Robert Jordan stood up to follow him, then reconsidered and, lifting the canvas off the two packs, picked them up, one in each hand, and started with them, just able to carry them, for the mouth of the cave. He laid one pack down and lifted the blanket aside, then with his head stooped and with a pack in each hand, carrying by the leather shoulder straps, he went into the cave.

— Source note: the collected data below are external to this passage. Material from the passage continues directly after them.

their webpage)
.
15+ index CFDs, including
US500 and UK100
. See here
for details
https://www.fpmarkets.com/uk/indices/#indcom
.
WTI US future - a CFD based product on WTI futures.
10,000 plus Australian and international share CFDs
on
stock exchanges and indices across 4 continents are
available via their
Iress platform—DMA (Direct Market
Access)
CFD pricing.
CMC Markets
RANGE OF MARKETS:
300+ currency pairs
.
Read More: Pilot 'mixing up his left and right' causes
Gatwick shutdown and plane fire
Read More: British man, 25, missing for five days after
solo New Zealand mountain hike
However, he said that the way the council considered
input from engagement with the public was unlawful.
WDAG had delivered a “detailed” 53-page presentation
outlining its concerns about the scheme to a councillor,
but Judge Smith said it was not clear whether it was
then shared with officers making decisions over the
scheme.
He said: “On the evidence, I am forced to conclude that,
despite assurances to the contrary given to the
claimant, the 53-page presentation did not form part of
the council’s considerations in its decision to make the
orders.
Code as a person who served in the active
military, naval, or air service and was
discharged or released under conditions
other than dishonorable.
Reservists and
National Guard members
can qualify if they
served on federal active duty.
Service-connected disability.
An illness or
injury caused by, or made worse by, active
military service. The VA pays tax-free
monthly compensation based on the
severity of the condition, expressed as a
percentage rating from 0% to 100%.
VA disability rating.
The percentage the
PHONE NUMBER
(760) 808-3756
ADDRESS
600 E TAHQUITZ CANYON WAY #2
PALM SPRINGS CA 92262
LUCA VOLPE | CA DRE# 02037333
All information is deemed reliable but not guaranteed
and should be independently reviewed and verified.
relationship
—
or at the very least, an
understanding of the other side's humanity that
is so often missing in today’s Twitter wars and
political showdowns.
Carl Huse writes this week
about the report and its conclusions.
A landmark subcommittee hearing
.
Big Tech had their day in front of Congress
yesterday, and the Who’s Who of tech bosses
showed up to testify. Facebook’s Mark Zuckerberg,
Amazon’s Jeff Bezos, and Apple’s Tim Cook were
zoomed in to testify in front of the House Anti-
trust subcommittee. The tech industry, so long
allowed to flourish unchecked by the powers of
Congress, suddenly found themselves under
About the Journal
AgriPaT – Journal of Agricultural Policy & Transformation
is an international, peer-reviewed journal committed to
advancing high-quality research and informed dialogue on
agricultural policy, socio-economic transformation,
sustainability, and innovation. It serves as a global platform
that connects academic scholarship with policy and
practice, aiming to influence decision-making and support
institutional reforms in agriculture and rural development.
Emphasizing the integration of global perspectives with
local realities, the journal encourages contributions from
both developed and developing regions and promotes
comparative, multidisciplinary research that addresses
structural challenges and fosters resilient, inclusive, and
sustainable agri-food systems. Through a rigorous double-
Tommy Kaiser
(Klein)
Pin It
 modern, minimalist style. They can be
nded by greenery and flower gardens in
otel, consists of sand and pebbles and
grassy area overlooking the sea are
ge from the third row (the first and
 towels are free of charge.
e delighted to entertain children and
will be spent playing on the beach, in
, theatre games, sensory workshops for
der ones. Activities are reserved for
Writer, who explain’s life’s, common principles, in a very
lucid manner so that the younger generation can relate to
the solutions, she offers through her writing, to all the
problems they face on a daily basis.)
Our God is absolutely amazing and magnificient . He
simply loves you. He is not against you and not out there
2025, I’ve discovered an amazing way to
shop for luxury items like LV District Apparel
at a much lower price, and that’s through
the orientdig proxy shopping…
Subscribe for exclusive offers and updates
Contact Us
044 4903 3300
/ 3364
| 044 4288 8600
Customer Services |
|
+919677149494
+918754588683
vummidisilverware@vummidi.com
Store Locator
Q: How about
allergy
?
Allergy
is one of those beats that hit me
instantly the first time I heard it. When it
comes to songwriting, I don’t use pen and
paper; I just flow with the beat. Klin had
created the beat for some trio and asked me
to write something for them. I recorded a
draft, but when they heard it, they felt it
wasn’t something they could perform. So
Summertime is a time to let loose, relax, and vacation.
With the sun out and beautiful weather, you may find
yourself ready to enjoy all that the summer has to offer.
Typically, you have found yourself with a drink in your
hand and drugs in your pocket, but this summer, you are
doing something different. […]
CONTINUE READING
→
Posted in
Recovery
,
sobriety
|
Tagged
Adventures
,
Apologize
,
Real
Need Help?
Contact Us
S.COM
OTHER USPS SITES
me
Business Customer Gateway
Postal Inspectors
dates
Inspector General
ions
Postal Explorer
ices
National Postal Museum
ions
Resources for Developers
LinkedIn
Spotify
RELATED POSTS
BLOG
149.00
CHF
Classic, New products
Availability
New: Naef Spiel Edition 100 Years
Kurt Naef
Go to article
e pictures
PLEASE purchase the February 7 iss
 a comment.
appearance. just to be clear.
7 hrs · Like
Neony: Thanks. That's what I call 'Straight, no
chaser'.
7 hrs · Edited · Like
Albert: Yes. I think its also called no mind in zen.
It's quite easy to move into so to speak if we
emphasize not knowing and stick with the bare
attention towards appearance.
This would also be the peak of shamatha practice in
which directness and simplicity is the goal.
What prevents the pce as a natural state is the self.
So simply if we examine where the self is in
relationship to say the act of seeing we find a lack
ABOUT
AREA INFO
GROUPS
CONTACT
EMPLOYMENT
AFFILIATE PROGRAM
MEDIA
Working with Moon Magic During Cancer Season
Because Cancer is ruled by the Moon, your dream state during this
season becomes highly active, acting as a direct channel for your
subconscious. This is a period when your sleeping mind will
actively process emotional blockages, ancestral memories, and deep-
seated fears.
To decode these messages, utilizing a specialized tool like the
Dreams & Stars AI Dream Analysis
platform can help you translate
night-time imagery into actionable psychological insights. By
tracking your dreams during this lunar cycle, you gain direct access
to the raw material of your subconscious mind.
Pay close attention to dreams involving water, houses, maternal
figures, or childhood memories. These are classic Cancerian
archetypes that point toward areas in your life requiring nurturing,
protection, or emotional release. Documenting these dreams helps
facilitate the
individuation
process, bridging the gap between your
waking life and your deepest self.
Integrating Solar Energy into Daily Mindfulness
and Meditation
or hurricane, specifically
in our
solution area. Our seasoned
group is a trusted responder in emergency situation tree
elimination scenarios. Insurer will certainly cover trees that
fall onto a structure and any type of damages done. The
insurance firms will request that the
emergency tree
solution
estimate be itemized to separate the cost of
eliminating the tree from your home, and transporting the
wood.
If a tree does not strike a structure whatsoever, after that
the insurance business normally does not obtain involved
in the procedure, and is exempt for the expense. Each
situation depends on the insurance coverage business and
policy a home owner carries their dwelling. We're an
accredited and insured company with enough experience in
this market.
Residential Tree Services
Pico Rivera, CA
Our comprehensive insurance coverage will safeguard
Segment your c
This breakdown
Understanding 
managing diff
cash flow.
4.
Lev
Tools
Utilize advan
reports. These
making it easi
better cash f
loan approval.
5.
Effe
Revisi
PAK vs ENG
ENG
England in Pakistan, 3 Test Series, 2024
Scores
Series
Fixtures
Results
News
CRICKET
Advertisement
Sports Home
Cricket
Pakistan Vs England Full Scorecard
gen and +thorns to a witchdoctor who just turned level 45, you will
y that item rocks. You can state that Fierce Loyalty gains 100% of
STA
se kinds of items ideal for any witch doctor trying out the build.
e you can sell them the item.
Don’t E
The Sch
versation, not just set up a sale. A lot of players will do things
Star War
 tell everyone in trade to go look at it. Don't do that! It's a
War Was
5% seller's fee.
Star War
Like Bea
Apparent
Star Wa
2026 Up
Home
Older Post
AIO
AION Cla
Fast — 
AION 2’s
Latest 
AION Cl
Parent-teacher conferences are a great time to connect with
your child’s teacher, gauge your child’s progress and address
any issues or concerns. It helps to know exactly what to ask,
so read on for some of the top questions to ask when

It was warm and smoky in the cave. There was a table along one wall with a tallow candle stuck in a bottle on it and at the table were seated Pablo, three men he did not know, and the gypsy, Rafael. The candle made shadows on the wall behind the men and Anselmo stood where he had come in to the right of the table. The wife of Pablo was standing over the charcoal fire on the open fire hearth in the corner of the cave. The girl knelt by her stirring in an iron pot. She lifted the wooden spoon out and looked at Robert Jordan as he stood there in the doorway and he saw, in the glow from the fire the woman was blowing with a bellows, the girl's face, her arm and the drops running down from the spoon and dropping into the iron pot.